Part of a data file —
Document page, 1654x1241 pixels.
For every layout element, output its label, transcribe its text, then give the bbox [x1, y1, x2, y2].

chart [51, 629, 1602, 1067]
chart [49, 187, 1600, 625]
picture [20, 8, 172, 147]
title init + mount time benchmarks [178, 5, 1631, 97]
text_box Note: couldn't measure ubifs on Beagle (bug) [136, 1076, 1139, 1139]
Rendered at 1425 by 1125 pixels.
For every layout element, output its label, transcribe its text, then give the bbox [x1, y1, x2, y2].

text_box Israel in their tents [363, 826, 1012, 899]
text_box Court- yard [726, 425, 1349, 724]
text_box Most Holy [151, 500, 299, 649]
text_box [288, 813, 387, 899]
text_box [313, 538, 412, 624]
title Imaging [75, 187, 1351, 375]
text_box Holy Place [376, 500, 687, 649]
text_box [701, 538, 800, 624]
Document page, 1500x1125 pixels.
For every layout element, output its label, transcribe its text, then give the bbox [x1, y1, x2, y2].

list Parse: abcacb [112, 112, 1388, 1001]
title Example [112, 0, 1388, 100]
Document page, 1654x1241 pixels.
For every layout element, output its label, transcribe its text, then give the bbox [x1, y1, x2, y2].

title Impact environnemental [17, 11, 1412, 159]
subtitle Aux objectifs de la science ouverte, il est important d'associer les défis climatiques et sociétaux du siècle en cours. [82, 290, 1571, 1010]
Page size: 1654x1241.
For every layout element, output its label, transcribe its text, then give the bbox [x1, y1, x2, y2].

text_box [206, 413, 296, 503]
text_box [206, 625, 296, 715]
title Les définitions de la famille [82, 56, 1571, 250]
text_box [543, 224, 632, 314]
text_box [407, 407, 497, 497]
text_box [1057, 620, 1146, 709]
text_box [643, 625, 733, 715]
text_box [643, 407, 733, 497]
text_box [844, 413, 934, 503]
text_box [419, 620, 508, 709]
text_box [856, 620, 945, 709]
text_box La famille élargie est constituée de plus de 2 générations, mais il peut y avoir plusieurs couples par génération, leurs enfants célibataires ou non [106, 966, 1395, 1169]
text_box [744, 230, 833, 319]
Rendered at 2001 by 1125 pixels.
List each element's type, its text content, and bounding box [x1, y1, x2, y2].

Short problem — Put every line of the rows above into a JSON list of strings, one string per line, and leave out the blank lines.

Written solution —
[
  "Document page, 1654x1241 pixels.",
  "For every layout element, output its label, transcribe its text, then give the bbox [x1, y1, x2, y2].",
  "chart [51, 629, 1602, 1067]",
  "chart [49, 187, 1600, 625]",
  "picture [20, 8, 172, 147]",
  "title init + mount time benchmarks [178, 5, 1631, 97]",
  "text_box Note: couldn't measure ubifs on Beagle (bug) [136, 1076, 1139, 1139]",
  "Rendered at 1425 by 1125 pixels.",
  "For every layout element, output its label, transcribe its text, then give the bbox [x1, y1, x2, y2].",
  "text_box Israel in their tents [363, 826, 1012, 899]",
  "text_box Court- yard [726, 425, 1349, 724]",
  "text_box Most Holy [151, 500, 299, 649]",
  "text_box [288, 813, 387, 899]",
  "text_box [313, 538, 412, 624]",
  "title Imaging [75, 187, 1351, 375]",
  "text_box Holy Place [376, 500, 687, 649]",
  "text_box [701, 538, 800, 624]",
  "Document page, 1500x1125 pixels.",
  "For every layout element, output its label, transcribe its text, then give the bbox [x1, y1, x2, y2].",
  "list Parse: abcacb [112, 112, 1388, 1001]",
  "title Example [112, 0, 1388, 100]",
  "Document page, 1654x1241 pixels.",
  "For every layout element, output its label, transcribe its text, then give the bbox [x1, y1, x2, y2].",
  "title Impact environnemental [17, 11, 1412, 159]",
  "subtitle Aux objectifs de la science ouverte, il est important d'associer les défis climatiques et sociétaux du siècle en cours. [82, 290, 1571, 1010]",
  "Page size: 1654x1241.",
  "For every layout element, output its label, transcribe its text, then give the bbox [x1, y1, x2, y2].",
  "text_box [206, 413, 296, 503]",
  "text_box [206, 625, 296, 715]",
  "title Les définitions de la famille [82, 56, 1571, 250]",
  "text_box [543, 224, 632, 314]",
  "text_box [407, 407, 497, 497]",
  "text_box [1057, 620, 1146, 709]",
  "text_box [643, 625, 733, 715]",
  "text_box [643, 407, 733, 497]",
  "text_box [844, 413, 934, 503]",
  "text_box [419, 620, 508, 709]",
  "text_box [856, 620, 945, 709]",
  "text_box La famille élargie est constituée de plus de 2 générations, mais il peut y avoir plusieurs couples par génération, leurs enfants célibataires ou non [106, 966, 1395, 1169]",
  "text_box [744, 230, 833, 319]",
  "Rendered at 2001 by 1125 pixels.",
  "List each element's type, its text content, and bounding box [x1, y1, x2, y2]."
]